Guess the listing/ immunity from listing process will flush that out.

By Modernism Fan

…early example in Manchester

By Anonymous


By Anonymous

I agree that Albert Bridge House is a good example of modernism in Manchester, get rid of the surface car parks around the site and create proper access and views to the river though. ‘Albert Bridge Gardens’ is definitely the joke of the area.

By Aaron

Classic that no thought has been made to the riverside. Waterfrontage is the most valuable public space of any city and it really says a lot about a city that turns its back to the waterfront. Manchester has the potential for a wonderful innercity river, but it is currently overgrown, rundown and extremely unpleasant. I would have hoped that in a regeneration plan, the riverside would take centre stage


Here we go again Manchester….demolish an interesting building like Albert Bridge House and replace it with some cheap dross. Depressing news.

By Loganberry

EOD is right. Manchester is as rubbish at rivers as it is at parks.

By Elephant

Be a shame to see that building demolished, it’s grubby as anything but I genuinely think it’s a great looking building.

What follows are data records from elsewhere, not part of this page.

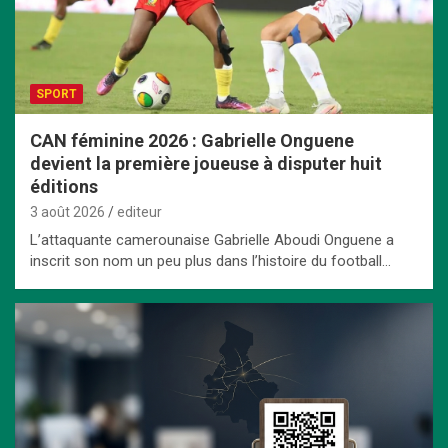
SPORT
CAN féminine 2026 : Gabrielle Onguene
devient la première joueuse à disputer huit
éditions
3 août 2026
editeur
L’attaquante camerounaise Gabrielle Aboudi Onguene a
inscrit son nom un peu plus dans l’histoire du football…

Terrible street level interaction is it’s biggest fault in my view – which is largely the fault of the parking surrounding it.

And again – absolutely no effort to do anything in terms of interaction along the river front. It’s a grim bit of river, but that’s as much a fault of the buildings surrounding it as it is anything else.

By daveboi

Hope Highways will be looking at this in collaboration with the Bee Network team; the streets are a dog’s dinner at the moment.

By Active Travel Trev

Totally agree – make the most of the river and create a public realm.

By Yayo

Albert Bridge House is an absolute eye-sore and should be demolished ASAP.

By New Wave

I agree with most of the comments that Albert Bridge House is worth saving it clearly needs cleaning up and no doubt an internal refit but it is a really interesting building of its era.

By Lenny1968

The river is so far down from street level there that, aside from a walkway, I’m not really sure what else people expect could come forward?

By Anon

As mentioned above, Manchester is rubbish at public spaces and the general environment period. All these councilors harping on about Manchester being a world class city are delusional. Yes it certainly has the potential to be a world class city, but at the moment we are nowhere close. At least get the basics right first…it saddens me to walk around the city and see the state of the roads, the homeless, the poor state of the pavements (some are so bad its actually safer to walk on the actual road).

Take a look at the waterways; canals overgrown with weeds, the same for the rivers that run through the city, litter everywhere…on my route to work I’ve been walking past some of the same discarded rubbish that’s been there for about 9-10 months. Even the railway arches have weeds growing out of the brickwork..Do the councilors not see this stuff? Other cities get these things right, why can’t we? I’d really like to here from these people in the Town Hall as to why our city is so poor at this stuff….world class city! Make it a clean, great, pleasant, welcoming city first, and one day world class might be achieved.

By Manc Man

Albert Bridge Gardens should be cleaned up. It’s a mess. But could be a lovely place to sit and watch the river.

By Mark Readman

Sounds like a plan.

By Nic

I need to pinch myself, do people really think this eye sore is interesting, it should’ve been demolished long time ago

By Anonymous

Iconic building should not be knocked down.

By Manc

Completely agree with Manc Man….get the basics right before redeveloping. The Council is just papering over the cracks at the moment. The state of the roads and pavements in the city centre is a disgrace and nowhere near ready for the huge footfall increase which will be happening over the coming years.

Albert Bridge Gardens is a pointless area and needs to be brought up to street level. If Albert Bridge House is demolished, then a new river walkway/pocket park needs to be included and managed by the land owners.

There is huge potential here if it’s done right.